JOB ITEM:
Every line from the top of the material through the line holding "ollessa avoinna." should be copied exactly, and only those lines.
......
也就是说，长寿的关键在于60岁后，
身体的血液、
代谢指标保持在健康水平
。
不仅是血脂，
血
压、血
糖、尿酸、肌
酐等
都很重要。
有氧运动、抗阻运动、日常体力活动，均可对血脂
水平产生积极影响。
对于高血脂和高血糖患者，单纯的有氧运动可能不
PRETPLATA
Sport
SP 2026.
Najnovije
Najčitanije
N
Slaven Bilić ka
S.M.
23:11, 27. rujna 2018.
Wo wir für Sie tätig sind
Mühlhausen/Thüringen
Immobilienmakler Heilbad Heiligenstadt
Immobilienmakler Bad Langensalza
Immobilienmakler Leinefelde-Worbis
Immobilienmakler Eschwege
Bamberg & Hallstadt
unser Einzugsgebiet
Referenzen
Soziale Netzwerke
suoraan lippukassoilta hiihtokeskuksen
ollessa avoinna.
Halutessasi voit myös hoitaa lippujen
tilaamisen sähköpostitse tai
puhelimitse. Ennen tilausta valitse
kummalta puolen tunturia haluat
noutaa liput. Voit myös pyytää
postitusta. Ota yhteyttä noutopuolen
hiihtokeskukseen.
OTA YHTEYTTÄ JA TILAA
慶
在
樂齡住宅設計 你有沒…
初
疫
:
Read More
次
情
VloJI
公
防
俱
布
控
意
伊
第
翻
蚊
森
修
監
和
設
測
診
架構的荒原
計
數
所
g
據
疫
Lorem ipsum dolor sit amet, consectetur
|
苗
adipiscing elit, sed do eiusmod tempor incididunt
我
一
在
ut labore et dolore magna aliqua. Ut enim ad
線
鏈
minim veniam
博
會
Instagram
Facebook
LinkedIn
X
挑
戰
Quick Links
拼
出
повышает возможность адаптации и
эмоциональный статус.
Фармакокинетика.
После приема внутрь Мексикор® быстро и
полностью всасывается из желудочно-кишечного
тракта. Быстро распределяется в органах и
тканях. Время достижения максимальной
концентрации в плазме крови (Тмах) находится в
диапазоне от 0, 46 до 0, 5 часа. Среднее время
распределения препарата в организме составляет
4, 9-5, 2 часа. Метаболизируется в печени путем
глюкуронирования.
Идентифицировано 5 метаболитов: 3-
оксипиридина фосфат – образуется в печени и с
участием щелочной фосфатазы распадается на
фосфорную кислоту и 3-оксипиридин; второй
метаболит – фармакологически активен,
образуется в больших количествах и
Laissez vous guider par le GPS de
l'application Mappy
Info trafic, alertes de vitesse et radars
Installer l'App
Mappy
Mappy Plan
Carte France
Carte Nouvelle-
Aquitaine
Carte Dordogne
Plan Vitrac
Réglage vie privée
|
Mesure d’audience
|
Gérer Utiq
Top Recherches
......
ANSWER TO THIS EXERCISE:
也就是说，长寿的关键在于60岁后，
身体的血液、
代谢指标保持在健康水平
。
不仅是血脂，
血
压、血
糖、尿酸、肌
酐等
都很重要。
有氧运动、抗阻运动、日常体力活动，均可对血脂
水平产生积极影响。
对于高血脂和高血糖患者，单纯的有氧运动可能不
PRETPLATA
Sport
SP 2026.
Najnovije
Najčitanije
N
Slaven Bilić ka
S.M.
23:11, 27. rujna 2018.
Wo wir für Sie tätig sind
Mühlhausen/Thüringen
Immobilienmakler Heilbad Heiligenstadt
Immobilienmakler Bad Langensalza
Immobilienmakler Leinefelde-Worbis
Immobilienmakler Eschwege
Bamberg & Hallstadt
unser Einzugsgebiet
Referenzen
Soziale Netzwerke
suoraan lippukassoilta hiihtokeskuksen
ollessa avoinna.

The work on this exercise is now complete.